The national labs at Oak Ridge (ORNL), Argonne (ANL) and Lawrence Livermore (LLNL) are banding together for their next refresh of supercomputers. In late 2016 or early 2017, all three Department of Energy (DOE) centers are looking to deploy their first 100-plus petaflop systems, which will serve as precursors to their exascale machine further down the line. The labs will issue a request for proposal (RFP) later this year with the goal of awarding the work to two prime subcontractors.
The trio of lab partners, known as CORAL (Collaboration Oak Ridge Argonne Livermore), sent out a Request for Information (RFI) in December 2012 to gather information for the upcoming RFP. It’s possible three separate RFPs will be issued, corresponding to systems hosted at each lab, but according to the RFI addendum, the DOE is “strongly considering” wrapping the multiple acquisitions under a single RFP.
The CORAL partnership between ORNL, ANL and LLNL to secure these pre-exascale machines mirrors the approach of their DOE siblings, NERSC, Los Alamos and Sandia National Labs to acquire their next round of supercomputers. In the latter case, those centers are teaming up to deploy two new machines (NERSC-8 and Trinity) before the end of 2015, about a year ahead of their CORAL counterparts. Because of the time difference and the somewhat different user bases, NERSC-8 and Trinity are almost certainly going to be sub-100-petaflop systems.

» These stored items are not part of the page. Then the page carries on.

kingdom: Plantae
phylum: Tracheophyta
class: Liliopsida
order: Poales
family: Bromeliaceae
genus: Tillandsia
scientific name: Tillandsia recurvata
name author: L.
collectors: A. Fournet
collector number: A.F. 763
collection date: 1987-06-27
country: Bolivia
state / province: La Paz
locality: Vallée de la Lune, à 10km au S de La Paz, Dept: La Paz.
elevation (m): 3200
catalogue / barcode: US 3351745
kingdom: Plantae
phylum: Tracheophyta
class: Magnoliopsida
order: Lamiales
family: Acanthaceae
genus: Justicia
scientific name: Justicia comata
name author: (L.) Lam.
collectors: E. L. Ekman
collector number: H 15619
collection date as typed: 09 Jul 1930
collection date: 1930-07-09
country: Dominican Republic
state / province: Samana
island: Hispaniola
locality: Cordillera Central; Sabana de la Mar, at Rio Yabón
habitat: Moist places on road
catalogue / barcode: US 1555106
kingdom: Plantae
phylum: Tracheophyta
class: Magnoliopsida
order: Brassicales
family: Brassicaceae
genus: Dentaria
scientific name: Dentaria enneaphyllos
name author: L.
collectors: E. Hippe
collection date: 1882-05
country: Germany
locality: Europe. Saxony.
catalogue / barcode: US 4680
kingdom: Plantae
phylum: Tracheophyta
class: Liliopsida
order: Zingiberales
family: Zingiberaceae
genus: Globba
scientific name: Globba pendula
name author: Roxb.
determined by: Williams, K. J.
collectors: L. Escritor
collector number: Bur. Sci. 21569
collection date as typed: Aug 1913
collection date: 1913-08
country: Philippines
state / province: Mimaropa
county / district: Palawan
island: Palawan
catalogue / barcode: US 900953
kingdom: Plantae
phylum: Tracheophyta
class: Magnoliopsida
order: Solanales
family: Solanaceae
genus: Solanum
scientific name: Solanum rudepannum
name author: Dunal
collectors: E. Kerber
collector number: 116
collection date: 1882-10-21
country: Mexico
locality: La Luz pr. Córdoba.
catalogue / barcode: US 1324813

The CORAL supercomputers are initially spec’d at 100 to 300 petaflops, along with 5 to 10 petabytes of memory and 70 to 150 PB of storage. “The expectation is that the proposed 2016-2017 system will be roughly an order of magnitude less in time-to-solution than today’s systems at our facilities,” states the RFI. If everything goes as planned, that means the top supercomputer at ORNL in four years will be about 10 times as powerful its current top machine, Titan, which currently delivers 24 peak petaflops and holds title to the most powerful computer on the planet.
Of course, the labs’ focus on “time to solution” is centered around the traditional DOE application domains DOE like molecular dynamics, cosmology, CFD combustion, and others that map to the agency’s Office of Science and NNSA missions. Since these are all Fortran and C/C++ codes, which employ mostly MPI and OpenMP to extract parallelism, the new platforms must be designed to support both legacy codes as well as any future frameworks for exascale computing.
Although the CORAL lab acquisitions have been combined, two distinct solutions will be chosen. One of them will be delivered as separate systems to both ORNL and ANL, while LLNL will choose one of two solutions for its own use. Theoretically that could mean that all three labs could deploy the same machine, but since the feds likes to spread the supercomputing love around, it most likely means two system vendors will get the opportunity to deliver these pre-exascale machines.
More than likely, we’re talking about IBM and Cray as the primes here, although SGI could also make a reasonable case for a leading-edge supercomputer. None of these vendors have revealed platforms topping 100 petaflops yet. Cray’s latest supercomputer, the XC30 maxes out at 100 petaflops, and even at that level of performance, would rely on GPUs or Intel coprocessors that are still under development. IBM is no doubt working on its successor to Blue Gene/Q. But whether Big Blue’s exascale roadmap continues to follow that architecture, incorporates their Power server technology, or comes up with something entirely novel, remains to be seen.
To help foster some of this development, part of the CORAL effort will be to fund non-recurring engineering (NRE) costs associated with these pre-exascale supercomputers. The intent is to pour up to $100 million into these NRE activities, the money to be split between the two prime subcontractors. Some of this could certainly filter down to processor vendors, memory makers, and interconnect providers as well.
It’s up to the bidding vendors to impress the labs on how best to apply the NRE funding, for example, better programmability, improving memory performance, adding embedded network controllers, maximizing data transfers between heterogeneous components, developing more efficient power management, and so on. Alternatively, the NRE could be directed at accelerating schedules, improving system cost, or TCO. The idea is to fund technologies or processes that the IT market would not be expected to deliver naturally.
Both the CORAL and NERSC-8/Trinity efforts are very much in the tradition of the “swim lanes” procurement approach — encouraging the development of competing supercomputing architectures by various labs and vendors. The DOE has simplified the process somewhat by splitting the six leading centers into two teams, each of which will seed money into exascale research via their preferred choice of industry players.
Since these systems will pave the way for exascale technologies, there’s a lot at stake here for the vendors. This isn’t, however, just restricted to a few elite machines for a handful of labs. Petascale supercomputers will become increasingly commonplace during the second half of this decade, and they will be based on many of the same technologies that will drive exascale systems. Those companies tapped by the DOE to develop these next-generation supercomputers will be in a prime position to build not just the first exaflop-capable platforms, but also a whole array of HPC products for a much wider market.